_Page extract_
********

Introduction

Repetitive transcranial magnetic stimulation (rTMS) is becoming increasingly popular for the treatment of depression. However, response rates remain suboptimal, highlighting the need for identifying predictive biomarkers as well as delineating mechanism of treatment response to enable stratified patient care. To date, studies have demonstrated rTMS-induced changes in cross-network functional connectivity (FC) in both patients¹ and healthy controls.² However, it is not yet known whether the dynamic interaction among these networks could predict clinical response to rTMS, irrespective of the methodological variations in stimulus delivery.

********

_Parts of the exercise_
a: According to the rTMS introduction, what kind of changes have studies demonstrated in both patients and healthy controls?
b: Reproduce verbatim the passage of the rTMS introduction from "Repetitive transcranial magnetic" up to and including "in stimulus delivery.".

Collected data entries

********

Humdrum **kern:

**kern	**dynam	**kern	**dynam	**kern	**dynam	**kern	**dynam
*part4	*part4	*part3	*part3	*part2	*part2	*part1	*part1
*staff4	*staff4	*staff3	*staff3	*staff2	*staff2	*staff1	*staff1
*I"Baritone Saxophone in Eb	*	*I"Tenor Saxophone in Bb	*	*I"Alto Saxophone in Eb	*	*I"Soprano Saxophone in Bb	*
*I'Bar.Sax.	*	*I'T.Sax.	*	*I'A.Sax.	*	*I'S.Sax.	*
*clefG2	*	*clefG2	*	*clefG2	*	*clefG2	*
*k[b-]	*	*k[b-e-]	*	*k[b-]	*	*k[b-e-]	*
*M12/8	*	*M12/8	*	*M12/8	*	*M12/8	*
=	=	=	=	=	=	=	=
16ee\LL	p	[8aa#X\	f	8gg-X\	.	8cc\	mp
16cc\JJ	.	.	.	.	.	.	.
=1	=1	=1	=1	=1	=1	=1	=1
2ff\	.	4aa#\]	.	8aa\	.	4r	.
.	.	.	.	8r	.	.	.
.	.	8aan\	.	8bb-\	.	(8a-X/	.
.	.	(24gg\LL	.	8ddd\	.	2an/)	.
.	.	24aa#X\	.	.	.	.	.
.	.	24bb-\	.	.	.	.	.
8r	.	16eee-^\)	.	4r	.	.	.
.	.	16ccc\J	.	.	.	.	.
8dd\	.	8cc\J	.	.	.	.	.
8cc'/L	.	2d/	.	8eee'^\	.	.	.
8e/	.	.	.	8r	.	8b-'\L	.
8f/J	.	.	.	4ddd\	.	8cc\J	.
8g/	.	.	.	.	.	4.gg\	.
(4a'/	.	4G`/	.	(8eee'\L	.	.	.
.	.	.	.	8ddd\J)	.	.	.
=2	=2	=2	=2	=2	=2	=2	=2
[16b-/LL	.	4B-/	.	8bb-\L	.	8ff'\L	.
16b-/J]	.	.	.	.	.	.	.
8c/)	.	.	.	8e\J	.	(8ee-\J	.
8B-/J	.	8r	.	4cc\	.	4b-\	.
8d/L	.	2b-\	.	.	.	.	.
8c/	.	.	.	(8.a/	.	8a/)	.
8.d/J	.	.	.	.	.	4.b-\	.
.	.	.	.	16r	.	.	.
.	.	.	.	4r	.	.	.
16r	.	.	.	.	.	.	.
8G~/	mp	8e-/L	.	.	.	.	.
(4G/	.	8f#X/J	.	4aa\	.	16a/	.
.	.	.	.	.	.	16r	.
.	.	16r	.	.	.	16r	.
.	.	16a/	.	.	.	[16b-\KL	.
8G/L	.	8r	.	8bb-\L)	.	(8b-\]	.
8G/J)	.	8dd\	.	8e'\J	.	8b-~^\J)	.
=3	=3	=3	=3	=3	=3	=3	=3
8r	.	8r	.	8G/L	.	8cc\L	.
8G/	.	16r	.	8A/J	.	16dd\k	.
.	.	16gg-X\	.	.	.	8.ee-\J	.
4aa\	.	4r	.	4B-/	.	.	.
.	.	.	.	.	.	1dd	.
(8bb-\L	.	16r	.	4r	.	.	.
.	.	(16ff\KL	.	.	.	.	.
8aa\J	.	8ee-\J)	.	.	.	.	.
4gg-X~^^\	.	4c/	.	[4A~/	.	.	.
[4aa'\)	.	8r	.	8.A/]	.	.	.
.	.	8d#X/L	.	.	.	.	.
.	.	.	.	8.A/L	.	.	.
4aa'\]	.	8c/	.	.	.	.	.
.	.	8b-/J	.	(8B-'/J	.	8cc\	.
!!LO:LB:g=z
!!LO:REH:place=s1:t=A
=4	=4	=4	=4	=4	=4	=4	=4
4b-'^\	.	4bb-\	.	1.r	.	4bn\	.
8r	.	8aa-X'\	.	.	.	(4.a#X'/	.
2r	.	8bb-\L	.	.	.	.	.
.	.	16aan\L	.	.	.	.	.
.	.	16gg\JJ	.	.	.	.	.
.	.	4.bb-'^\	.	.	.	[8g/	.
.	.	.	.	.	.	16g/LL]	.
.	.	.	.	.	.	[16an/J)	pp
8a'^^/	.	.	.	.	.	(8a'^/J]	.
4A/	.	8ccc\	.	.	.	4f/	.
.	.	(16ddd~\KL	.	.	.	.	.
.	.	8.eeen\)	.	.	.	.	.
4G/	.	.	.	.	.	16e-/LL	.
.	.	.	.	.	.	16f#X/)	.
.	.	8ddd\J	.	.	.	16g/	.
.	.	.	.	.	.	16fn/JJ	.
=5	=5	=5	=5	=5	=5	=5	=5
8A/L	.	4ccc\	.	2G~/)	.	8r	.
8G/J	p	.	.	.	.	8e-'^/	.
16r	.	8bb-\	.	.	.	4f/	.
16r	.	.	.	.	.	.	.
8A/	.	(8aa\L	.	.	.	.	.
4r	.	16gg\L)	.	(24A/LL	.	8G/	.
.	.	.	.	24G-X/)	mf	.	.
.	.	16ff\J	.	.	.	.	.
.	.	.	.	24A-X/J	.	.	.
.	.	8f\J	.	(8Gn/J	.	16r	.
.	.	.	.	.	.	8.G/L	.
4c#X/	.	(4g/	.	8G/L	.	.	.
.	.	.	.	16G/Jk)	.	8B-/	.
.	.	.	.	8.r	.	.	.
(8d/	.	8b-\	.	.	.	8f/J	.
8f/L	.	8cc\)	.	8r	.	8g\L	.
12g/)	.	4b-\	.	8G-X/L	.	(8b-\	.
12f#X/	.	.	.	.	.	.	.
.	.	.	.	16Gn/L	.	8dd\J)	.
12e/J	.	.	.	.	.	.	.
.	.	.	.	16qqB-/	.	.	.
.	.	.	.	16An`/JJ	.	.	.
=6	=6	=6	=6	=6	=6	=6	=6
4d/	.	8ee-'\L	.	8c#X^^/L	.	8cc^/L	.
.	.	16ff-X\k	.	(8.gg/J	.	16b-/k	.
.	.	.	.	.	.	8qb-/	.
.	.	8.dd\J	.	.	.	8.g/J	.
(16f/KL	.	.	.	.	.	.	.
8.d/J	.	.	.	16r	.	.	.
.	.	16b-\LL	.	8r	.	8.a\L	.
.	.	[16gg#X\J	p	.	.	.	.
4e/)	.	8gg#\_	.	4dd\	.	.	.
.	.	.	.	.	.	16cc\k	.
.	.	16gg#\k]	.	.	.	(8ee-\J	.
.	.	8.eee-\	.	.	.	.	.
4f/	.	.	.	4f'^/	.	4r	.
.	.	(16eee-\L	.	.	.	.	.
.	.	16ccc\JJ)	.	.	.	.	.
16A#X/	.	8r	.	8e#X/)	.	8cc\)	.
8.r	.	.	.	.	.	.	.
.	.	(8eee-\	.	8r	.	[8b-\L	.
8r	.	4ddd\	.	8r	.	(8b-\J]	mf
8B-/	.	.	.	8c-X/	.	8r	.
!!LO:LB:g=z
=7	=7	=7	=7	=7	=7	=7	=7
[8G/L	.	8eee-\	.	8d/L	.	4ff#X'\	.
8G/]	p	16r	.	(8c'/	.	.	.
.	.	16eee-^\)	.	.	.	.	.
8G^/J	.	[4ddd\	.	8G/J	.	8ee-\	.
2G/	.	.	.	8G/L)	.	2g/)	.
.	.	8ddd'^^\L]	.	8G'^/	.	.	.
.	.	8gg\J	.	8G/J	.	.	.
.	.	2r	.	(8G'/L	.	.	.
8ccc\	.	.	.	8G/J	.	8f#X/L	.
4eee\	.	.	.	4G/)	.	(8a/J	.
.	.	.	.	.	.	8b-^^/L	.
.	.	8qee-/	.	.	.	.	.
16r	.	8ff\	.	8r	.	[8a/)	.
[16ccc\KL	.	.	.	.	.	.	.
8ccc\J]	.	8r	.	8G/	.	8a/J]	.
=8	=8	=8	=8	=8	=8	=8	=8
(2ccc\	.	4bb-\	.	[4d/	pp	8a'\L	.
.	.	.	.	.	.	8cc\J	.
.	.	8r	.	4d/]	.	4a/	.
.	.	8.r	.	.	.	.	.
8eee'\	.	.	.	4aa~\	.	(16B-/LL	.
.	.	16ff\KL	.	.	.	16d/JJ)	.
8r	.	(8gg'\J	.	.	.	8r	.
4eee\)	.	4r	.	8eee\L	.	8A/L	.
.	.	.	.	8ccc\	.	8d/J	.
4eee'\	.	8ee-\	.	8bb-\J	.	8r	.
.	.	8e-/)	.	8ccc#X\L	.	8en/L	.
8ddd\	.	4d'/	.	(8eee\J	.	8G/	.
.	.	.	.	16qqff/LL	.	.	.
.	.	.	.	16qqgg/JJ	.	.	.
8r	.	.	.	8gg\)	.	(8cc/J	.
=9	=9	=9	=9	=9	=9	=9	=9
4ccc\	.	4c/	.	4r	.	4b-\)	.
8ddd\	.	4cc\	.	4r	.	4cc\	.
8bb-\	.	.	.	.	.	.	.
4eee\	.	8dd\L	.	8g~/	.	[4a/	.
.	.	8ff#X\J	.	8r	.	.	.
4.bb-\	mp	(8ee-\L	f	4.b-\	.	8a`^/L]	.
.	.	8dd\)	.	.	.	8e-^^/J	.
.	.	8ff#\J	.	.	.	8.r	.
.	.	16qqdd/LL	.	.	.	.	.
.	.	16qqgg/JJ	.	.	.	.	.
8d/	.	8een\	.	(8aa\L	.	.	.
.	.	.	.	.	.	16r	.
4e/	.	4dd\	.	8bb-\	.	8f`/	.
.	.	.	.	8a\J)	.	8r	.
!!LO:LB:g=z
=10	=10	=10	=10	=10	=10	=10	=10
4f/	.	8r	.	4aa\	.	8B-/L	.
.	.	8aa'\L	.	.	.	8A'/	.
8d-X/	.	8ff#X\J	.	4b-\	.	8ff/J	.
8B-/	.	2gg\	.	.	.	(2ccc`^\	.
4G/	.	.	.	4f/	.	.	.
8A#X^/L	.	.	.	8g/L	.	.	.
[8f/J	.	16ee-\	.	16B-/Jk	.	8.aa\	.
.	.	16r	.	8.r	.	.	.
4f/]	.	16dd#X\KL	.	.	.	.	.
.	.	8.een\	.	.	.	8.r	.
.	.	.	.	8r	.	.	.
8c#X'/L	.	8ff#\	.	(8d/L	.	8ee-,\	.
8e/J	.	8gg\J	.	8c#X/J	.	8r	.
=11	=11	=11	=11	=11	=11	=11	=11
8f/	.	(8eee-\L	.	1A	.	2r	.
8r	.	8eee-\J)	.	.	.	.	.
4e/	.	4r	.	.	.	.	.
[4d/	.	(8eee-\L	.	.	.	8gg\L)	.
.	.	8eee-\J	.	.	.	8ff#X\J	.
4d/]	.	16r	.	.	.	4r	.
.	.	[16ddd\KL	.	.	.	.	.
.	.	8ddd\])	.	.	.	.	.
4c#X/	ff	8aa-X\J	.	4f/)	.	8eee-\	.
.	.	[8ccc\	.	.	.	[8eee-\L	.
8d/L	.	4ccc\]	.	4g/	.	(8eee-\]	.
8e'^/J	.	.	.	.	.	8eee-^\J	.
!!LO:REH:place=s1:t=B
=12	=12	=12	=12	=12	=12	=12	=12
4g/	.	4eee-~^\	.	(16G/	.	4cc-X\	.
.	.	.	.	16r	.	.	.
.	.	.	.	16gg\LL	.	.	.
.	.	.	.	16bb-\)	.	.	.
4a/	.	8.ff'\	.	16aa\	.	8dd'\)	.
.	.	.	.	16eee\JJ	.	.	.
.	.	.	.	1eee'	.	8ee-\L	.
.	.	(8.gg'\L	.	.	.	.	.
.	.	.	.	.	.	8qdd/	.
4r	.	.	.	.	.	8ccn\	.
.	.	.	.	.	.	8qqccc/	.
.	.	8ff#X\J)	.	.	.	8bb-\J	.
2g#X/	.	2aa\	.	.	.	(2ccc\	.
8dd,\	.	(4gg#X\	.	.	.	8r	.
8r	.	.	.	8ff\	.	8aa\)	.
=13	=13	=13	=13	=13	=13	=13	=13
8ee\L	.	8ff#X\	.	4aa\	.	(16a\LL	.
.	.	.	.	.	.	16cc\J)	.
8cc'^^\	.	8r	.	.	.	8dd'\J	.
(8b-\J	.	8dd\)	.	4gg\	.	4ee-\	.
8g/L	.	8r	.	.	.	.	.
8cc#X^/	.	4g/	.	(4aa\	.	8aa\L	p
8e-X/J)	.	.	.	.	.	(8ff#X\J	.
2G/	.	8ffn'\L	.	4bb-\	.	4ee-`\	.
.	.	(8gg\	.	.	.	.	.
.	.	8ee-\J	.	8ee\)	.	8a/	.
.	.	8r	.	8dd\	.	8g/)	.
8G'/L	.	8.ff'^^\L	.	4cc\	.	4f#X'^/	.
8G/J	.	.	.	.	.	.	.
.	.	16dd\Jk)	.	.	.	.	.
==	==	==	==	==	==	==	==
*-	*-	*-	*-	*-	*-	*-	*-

********

_Responses per task_
a: rTMS-induced changes in cross-network functional connectivity (FC).

b:
Repetitive transcranial magnetic stimulation (rTMS) is becoming increasingly popular for the treatment of depression. However, response rates remain suboptimal, highlighting the need for identifying predictive biomarkers as well as delineating mechanism of treatment response to enable stratified patient care. To date, studies have demonstrated rTMS-induced changes in cross-network functional connectivity (FC) in both patients¹ and healthy controls.² However, it is not yet known whether the dynamic interaction among these networks could predict clinical response to rTMS, irrespective of the methodological variations in stimulus delivery.